Дежнев вынул из сумки круглую костяную коробочку, осторожно снял с нее резную крышку. Стальная стрелка матки, волнуясь, дрожала в ней, насаженная на иголку. Дежнев оглядывал горизонт, сверяя наблюдения с маткой.
На востоке серый океан туманной дымкой сливался с небом. Три главы горы, на которой стояли мореходцы, заслоняли южный и западный горизонты. Снежные малахаи, нахлобученные на эти главы, спускали свои уши на спину горы, где стояли дерзкие пришельцы из далекой Московии.
К северу тянулась покрытая снегами горная цепь — Олюторские горы, постепенно отодвигаясь от берега верст на десять — пятнадцать. Вдали виднелись вершины, временами прятавшиеся в облаках. Резкий ветер уносил облака, и вершины снова тускло, как булат, блестели на севере.
— А, пожалуй, те горы вдвое выше нашей, — нарушил молчание Михайла Захаров.
Никто не отозвался. Люди были погружены в свои думы.
Бессон Астафьев, закинув пищаль за спину, тихонько перебирал струны убереженных им гуслей и вполголоса напевал:
Ходил я морем со товарищи,
Искал я реку, добрый молодец!
Нашел я Камень-гору крутую.
Нашел я камни, льдом одетые…
Астафьев в задумчивости сделал несколько шагов, наигрывая на гуслях. Вдруг он оступился и неловко упал. Ремень гуслей лопнул, и они покатились по уступам скал, разлетаясь в щепы.
Все ахнули. Астафьев поднялся, бледный и грустный. Он долго глядел вниз на разбитые гусли.
— Последний раз сыграл…
Дежнев повернулся к северо-востоку. Высокий обрывистый берег тянулся в этом направлении. Местами он выступал в море крутыми каменными мысами, о которые разбивались волны. «Костливый», — говорили о таких берегах поморы. Доступный обозрению берег был виден верст на пять, на шесть.
Афанасий Андреев присел на камень отдышаться после подъема.
— Куда идти? Вот о чем дума, — вдруг обернулся Дежнев к Афанасию Андрееву.
Тот молча поглядел на него усталыми, глубоко сидящими в орбитах глазами.
— Помнишь, чукчи нам сказывали: от того Большого Каменного Носу до Анадыря-реки — три дня ходу[108]. Какое нынче число, Михайло?
— Октября первый день, дядя Семен, — последовал быстрый ответ Захарова.
— Неделю, стало быть, нас несло по морю. Последние два дня мы шли тихо. Сбросим их. Пусть пять дней нас несло.
— Да как несло!
— Быстрей обычного ходу, думаю, вдвое. Понос[109] был верст триста в сутки, не меньше, — уточнил Захаров.

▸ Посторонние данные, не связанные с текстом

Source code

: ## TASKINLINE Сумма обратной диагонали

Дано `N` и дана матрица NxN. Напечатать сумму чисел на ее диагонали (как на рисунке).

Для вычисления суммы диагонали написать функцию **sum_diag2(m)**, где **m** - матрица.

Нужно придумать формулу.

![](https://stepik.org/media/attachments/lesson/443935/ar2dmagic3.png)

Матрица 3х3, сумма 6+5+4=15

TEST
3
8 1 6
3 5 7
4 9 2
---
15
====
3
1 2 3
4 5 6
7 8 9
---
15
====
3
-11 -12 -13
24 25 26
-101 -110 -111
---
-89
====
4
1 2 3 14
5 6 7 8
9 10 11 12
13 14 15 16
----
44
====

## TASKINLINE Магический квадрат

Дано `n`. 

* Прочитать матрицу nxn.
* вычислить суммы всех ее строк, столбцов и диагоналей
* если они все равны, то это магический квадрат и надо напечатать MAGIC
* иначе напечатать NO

— За столько дней, — продолжал Дежнев, — и с таким добрым поносом «Рыбий зуб» отнесло много дальше Анадыря-реки. А коли так…
— Путь наш — к северу! — сообразил Зырянин.
— Верно, сынок, — сказал Дежнев. — А коль знаем, куда идти, мешкать нечего.
Обернувшись к ватаге, Дежнев приказал:
— Зимнюю лопотину разобрать. Надеть, кому студено.
Двинувшийся было Дежнев вдруг остановился.
— Михайло, — сказал он, обернувшись к Захарову, — возьми-ко двоих людей да сложи-ко здесь для Феди гурий[110]. И стрелу выруби на камне, чтоб на полночь показывала. Дежнев, мол, туда пошел. Да и дальше в заметных местах ставь такие же глядни[111].
Ватага поднялась, взваливая ноши на спины. Позвякивая оружием, люди гуськом шагали за Дежневым.
Михайла Захаров, не забывший своей оплошности под Шелагским носом, стоившей жизни Ивану Осипову, шел в нескольких шагах за Косым и наблюдал каждое его движение. Ни с кем не разговаривая, Косой угрюмо посматривал по сторонам.
Убедившись, что берегом не пройти, Дежнев повел ватагу верхом. Обходя долы с крутыми спусками, дабы избегать лишних подъемов, Дежнев незаметно отклонился к западу и отдалился от берега верст на двадцать.